Il senso dell’attesa in Vermeer e Proust

Il mondo di Vermeer è ovattato, avvolto da un’atmosfera silente, discreta, di attesa senza esito. Spazi rarefatti, interni domestici, suoni sordi caratterizzano le sue rappresentazioni, calme e ossessive variazioni di un’unica realtà, l’universo del silenzio. Corpi e oggetti immersi in un liquido immateriale vischioso, dal quale la luce si profonde. Il tempo si arresta.

Fonte: it.wikipedia.org
Fonte: it.wikipedia.org

Queste peculiarità del pittore sono state oggetto di interesse per lo scrittore francese Marcel Proust. Egli nel suo capolavoro “Alla ricerca del tempo perduto” respira le atmosfere di Vermeer. I suoi interni comunicanti, il senso della sospensione temporale, i suoni attutiti. Entrambi si affidano a quel silenzio. Proust nei suoi scambi epistolari cita l’artista e accoglie il suo sentire, prendendone ispirazione, secondo lo studioso Giovanni Macchia.

L’adesione alla rivelazione che la bellezza sia un enigma. La monotonia e la ripetitività dei soggetti tesi a suggerire un’unica realtà, come frammenti di uno unico corpus. L’impressione del colore che rende suggestiva e densa di mistero l’atmosfera del quadro. Un silenzio che filtra intellettualmente e catapulta le figure in una dimensione parallela. Questo processo affascina Proust che cercherà di coglierne l’essenza. Giovanni Macchia sostiene che lo scrittore ne sarà influenzato.

In particolare l’episodio della morte di Bergotte, all’interno del romanzo, è scaturito da uno stato d’animo dell’autore durante una visita a una mostra di quadri del pittore. Oramai malato, subisce la fascinazione di quelle tele silenziose, di quella sensazione di una ineluttabilità. Una irresistibile attrazione verso il nulla.

Nelle sue stesse parole Proust sottolinea come i soggetti delle rappresentazioni di Vermeer siano simboli: stessa donna, stesso tavolo, stessa unica e nuova bellezza.

Un’affinità elettiva quella tra Proust e Vermeer. Lo scrittore assorbe il suo essere e lo contestualizza nel suo mondo e nel suo operato.
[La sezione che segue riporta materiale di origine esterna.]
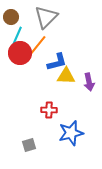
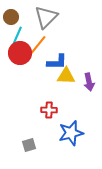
blue L-shape: rotated 15 degrees clockwise
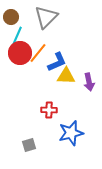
orange line: moved 8 px down
blue L-shape: rotated 25 degrees counterclockwise
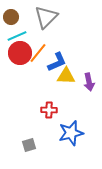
cyan line: rotated 42 degrees clockwise
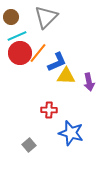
blue star: rotated 30 degrees clockwise
gray square: rotated 24 degrees counterclockwise
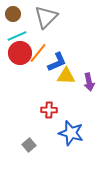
brown circle: moved 2 px right, 3 px up
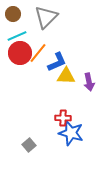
red cross: moved 14 px right, 8 px down
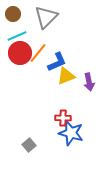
yellow triangle: rotated 24 degrees counterclockwise
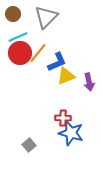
cyan line: moved 1 px right, 1 px down
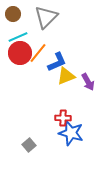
purple arrow: moved 1 px left; rotated 18 degrees counterclockwise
Basta che un rumore, un odore, già uditi o respirati un tempo, lo siano di nuovo, nel passato e insieme nel presente, reali senza essere attuali, ideali senza essere astratti, perché subito l’essenza permanente, e solitamente nascosta, delle cose sia liberata, e il nostro vero io che, talvolta da molto tempo, sembrava morto, anche se non lo era ancora del tutto, si svegli, si animi ricevendo il celeste nutrimento che gli è così recato. Un istante affrancato dall’ordine del tempo ha ricreato in noi, perché lo si avverta, l’uomo affrancato dall’ordine del tempo”.